What the exercise asks: Return every line of the data exactly as it appears.

Stored data entries
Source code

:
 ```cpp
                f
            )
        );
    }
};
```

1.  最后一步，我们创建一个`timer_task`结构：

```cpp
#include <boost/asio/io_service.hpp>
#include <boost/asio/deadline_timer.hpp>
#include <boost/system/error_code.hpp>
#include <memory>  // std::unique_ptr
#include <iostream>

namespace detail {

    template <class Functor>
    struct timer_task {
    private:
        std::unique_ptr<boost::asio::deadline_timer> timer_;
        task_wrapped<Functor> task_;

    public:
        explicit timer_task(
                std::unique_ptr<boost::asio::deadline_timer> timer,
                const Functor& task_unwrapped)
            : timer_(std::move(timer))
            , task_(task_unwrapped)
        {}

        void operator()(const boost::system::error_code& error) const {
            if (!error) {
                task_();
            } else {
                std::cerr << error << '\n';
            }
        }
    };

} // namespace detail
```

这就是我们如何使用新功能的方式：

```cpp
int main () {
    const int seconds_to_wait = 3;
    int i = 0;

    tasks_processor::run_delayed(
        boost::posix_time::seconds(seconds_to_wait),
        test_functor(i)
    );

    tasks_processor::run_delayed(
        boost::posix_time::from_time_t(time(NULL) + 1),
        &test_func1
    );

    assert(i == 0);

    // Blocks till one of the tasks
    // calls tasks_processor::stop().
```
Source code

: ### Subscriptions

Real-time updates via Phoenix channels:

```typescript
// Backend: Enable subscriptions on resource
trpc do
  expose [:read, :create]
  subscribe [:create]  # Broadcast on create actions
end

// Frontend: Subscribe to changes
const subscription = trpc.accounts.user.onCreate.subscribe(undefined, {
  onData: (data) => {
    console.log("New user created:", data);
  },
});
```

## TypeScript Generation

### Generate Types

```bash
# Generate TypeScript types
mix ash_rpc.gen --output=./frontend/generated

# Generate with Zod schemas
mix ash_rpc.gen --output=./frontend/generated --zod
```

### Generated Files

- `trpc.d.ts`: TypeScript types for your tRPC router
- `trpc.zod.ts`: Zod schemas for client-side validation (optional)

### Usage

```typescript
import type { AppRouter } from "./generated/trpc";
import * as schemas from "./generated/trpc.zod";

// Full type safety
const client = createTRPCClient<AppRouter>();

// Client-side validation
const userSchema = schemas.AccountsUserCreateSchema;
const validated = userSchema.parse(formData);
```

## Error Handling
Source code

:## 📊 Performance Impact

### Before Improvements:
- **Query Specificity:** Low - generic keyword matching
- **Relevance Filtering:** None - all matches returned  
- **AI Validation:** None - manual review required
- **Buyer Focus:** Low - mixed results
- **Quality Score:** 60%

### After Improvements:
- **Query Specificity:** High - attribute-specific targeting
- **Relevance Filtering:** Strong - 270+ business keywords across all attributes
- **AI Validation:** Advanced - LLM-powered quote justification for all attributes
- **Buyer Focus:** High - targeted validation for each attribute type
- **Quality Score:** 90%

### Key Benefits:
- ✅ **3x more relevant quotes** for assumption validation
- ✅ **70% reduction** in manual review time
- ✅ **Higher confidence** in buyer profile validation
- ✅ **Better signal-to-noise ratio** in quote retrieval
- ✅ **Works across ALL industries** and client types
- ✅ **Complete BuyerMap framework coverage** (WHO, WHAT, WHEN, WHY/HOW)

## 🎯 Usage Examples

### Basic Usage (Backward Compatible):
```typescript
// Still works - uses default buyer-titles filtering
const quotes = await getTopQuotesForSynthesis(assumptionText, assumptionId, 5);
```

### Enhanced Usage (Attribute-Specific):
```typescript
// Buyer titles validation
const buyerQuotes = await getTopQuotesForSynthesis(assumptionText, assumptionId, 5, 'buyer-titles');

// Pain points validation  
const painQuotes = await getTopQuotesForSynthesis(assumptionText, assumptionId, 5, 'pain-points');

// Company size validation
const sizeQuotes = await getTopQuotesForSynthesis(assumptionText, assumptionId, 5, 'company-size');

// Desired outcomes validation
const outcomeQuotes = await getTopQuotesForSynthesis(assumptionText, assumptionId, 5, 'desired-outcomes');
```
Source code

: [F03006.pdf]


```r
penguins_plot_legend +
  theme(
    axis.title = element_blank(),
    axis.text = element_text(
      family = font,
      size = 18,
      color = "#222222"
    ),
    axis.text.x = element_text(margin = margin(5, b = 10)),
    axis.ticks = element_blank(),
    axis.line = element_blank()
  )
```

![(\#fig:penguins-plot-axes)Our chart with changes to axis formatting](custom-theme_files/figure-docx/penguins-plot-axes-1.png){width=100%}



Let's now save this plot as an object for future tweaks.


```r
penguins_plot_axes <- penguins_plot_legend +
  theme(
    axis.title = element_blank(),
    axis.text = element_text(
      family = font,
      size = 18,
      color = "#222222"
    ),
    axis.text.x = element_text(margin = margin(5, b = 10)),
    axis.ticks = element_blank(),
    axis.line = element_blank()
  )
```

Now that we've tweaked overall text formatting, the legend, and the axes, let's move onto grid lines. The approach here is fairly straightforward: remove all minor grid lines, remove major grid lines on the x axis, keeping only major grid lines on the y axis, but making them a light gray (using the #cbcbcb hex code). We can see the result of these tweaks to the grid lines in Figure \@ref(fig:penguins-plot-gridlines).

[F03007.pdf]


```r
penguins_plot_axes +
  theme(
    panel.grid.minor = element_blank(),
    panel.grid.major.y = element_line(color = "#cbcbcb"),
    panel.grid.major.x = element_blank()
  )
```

Reply:
Source code

:
 ```cpp
                f
            )
        );
    }
};
```

1.  最后一步，我们创建一个`timer_task`结构：

```cpp
#include <boost/asio/io_service.hpp>
#include <boost/asio/deadline_timer.hpp>
#include <boost/system/error_code.hpp>
#include <memory>  // std::unique_ptr
#include <iostream>

namespace detail {

    template <class Functor>
    struct timer_task {
    private:
        std::unique_ptr<boost::asio::deadline_timer> timer_;
        task_wrapped<Functor> task_;

    public:
        explicit timer_task(
                std::unique_ptr<boost::asio::deadline_timer> timer,
                const Functor& task_unwrapped)
            : timer_(std::move(timer))
            , task_(task_unwrapped)
        {}

        void operator()(const boost::system::error_code& error) const {
            if (!error) {
                task_();
            } else {
                std::cerr << error << '\n';
            }
        }
    };

} // namespace detail
```

这就是我们如何使用新功能的方式：

```cpp
int main () {
    const int seconds_to_wait = 3;
    int i = 0;

    tasks_processor::run_delayed(
        boost::posix_time::seconds(seconds_to_wait),
        test_functor(i)
    );

    tasks_processor::run_delayed(
        boost::posix_time::from_time_t(time(NULL) + 1),
        &test_func1
    );

    assert(i == 0);

    // Blocks till one of the tasks
    // calls tasks_processor::stop().
```
Source code

: ### Subscriptions

Real-time updates via Phoenix channels:

```typescript
// Backend: Enable subscriptions on resource
trpc do
  expose [:read, :create]
  subscribe [:create]  # Broadcast on create actions
end

// Frontend: Subscribe to changes
const subscription = trpc.accounts.user.onCreate.subscribe(undefined, {
  onData: (data) => {
    console.log("New user created:", data);
  },
});
```

## TypeScript Generation

### Generate Types

```bash
# Generate TypeScript types
mix ash_rpc.gen --output=./frontend/generated

# Generate with Zod schemas
mix ash_rpc.gen --output=./frontend/generated --zod
```

### Generated Files

- `trpc.d.ts`: TypeScript types for your tRPC router
- `trpc.zod.ts`: Zod schemas for client-side validation (optional)

### Usage

```typescript
import type { AppRouter } from "./generated/trpc";
import * as schemas from "./generated/trpc.zod";

// Full type safety
const client = createTRPCClient<AppRouter>();

// Client-side validation
const userSchema = schemas.AccountsUserCreateSchema;
const validated = userSchema.parse(formData);
```

## Error Handling
Source code

:## 📊 Performance Impact

### Before Improvements:
- **Query Specificity:** Low - generic keyword matching
- **Relevance Filtering:** None - all matches returned  
- **AI Validation:** None - manual review required
- **Buyer Focus:** Low - mixed results
- **Quality Score:** 60%

### After Improvements:
- **Query Specificity:** High - attribute-specific targeting
- **Relevance Filtering:** Strong - 270+ business keywords across all attributes
- **AI Validation:** Advanced - LLM-powered quote justification for all attributes
- **Buyer Focus:** High - targeted validation for each attribute type
- **Quality Score:** 90%

### Key Benefits:
- ✅ **3x more relevant quotes** for assumption validation
- ✅ **70% reduction** in manual review time
- ✅ **Higher confidence** in buyer profile validation
- ✅ **Better signal-to-noise ratio** in quote retrieval
- ✅ **Works across ALL industries** and client types
- ✅ **Complete BuyerMap framework coverage** (WHO, WHAT, WHEN, WHY/HOW)

## 🎯 Usage Examples

### Basic Usage (Backward Compatible):
```typescript
// Still works - uses default buyer-titles filtering
const quotes = await getTopQuotesForSynthesis(assumptionText, assumptionId, 5);
```

### Enhanced Usage (Attribute-Specific):
```typescript
// Buyer titles validation
const buyerQuotes = await getTopQuotesForSynthesis(assumptionText, assumptionId, 5, 'buyer-titles');

// Pain points validation  
const painQuotes = await getTopQuotesForSynthesis(assumptionText, assumptionId, 5, 'pain-points');

// Company size validation
const sizeQuotes = await getTopQuotesForSynthesis(assumptionText, assumptionId, 5, 'company-size');

// Desired outcomes validation
const outcomeQuotes = await getTopQuotesForSynthesis(assumptionText, assumptionId, 5, 'desired-outcomes');
```
Source code

: [F03006.pdf]


```r
penguins_plot_legend +
  theme(
    axis.title = element_blank(),
    axis.text = element_text(
      family = font,
      size = 18,
      color = "#222222"
    ),
    axis.text.x = element_text(margin = margin(5, b = 10)),
    axis.ticks = element_blank(),
    axis.line = element_blank()
  )
```

![(\#fig:penguins-plot-axes)Our chart with changes to axis formatting](custom-theme_files/figure-docx/penguins-plot-axes-1.png){width=100%}



Let's now save this plot as an object for future tweaks.


```r
penguins_plot_axes <- penguins_plot_legend +
  theme(
    axis.title = element_blank(),
    axis.text = element_text(
      family = font,
      size = 18,
      color = "#222222"
    ),
    axis.text.x = element_text(margin = margin(5, b = 10)),
    axis.ticks = element_blank(),
    axis.line = element_blank()
  )
```

Now that we've tweaked overall text formatting, the legend, and the axes, let's move onto grid lines. The approach here is fairly straightforward: remove all minor grid lines, remove major grid lines on the x axis, keeping only major grid lines on the y axis, but making them a light gray (using the #cbcbcb hex code). We can see the result of these tweaks to the grid lines in Figure \@ref(fig:penguins-plot-gridlines).

[F03007.pdf]


```r
penguins_plot_axes +
  theme(
    panel.grid.minor = element_blank(),
    panel.grid.major.y = element_line(color = "#cbcbcb"),
    panel.grid.major.x = element_blank()
  )
```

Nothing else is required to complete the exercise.